- [TRY IT]
Retype exactly, and only, the lines from the one that contains "ring tip: (542, 750)" through the final line of the entries.

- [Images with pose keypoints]
######
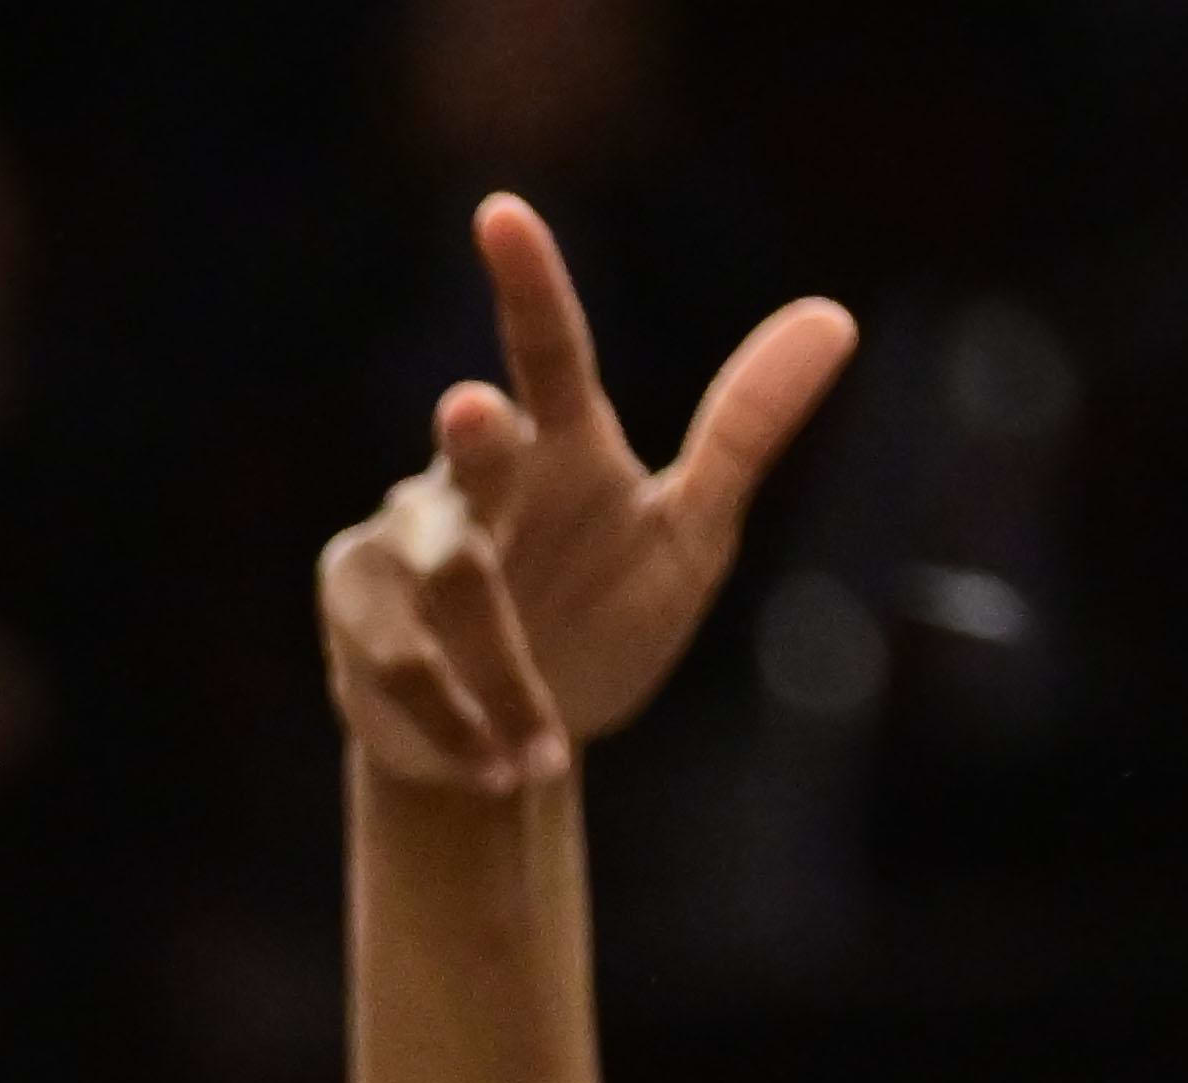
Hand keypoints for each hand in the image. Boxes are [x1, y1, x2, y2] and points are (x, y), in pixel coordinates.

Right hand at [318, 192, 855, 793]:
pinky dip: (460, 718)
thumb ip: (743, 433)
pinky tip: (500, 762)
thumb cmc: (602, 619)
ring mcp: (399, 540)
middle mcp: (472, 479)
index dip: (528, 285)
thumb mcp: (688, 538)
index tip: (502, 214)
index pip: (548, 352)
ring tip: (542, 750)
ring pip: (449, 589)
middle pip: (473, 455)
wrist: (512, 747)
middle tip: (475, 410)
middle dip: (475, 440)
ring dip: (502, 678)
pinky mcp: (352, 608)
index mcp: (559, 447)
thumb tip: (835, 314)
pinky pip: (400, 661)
######
- [EXERCISE RESULT]
ring tip: (542, 750)
ring pip: (449, 589)
middle pip: (473, 455)
wrist: (512, 747)
middle tip: (475, 410)
middle dip: (475, 440)
ring dip: (502, 678)
pinky mcp: (352, 608)
index mcp: (559, 447)
thumb tip: (835, 314)
pinky pip: (400, 661)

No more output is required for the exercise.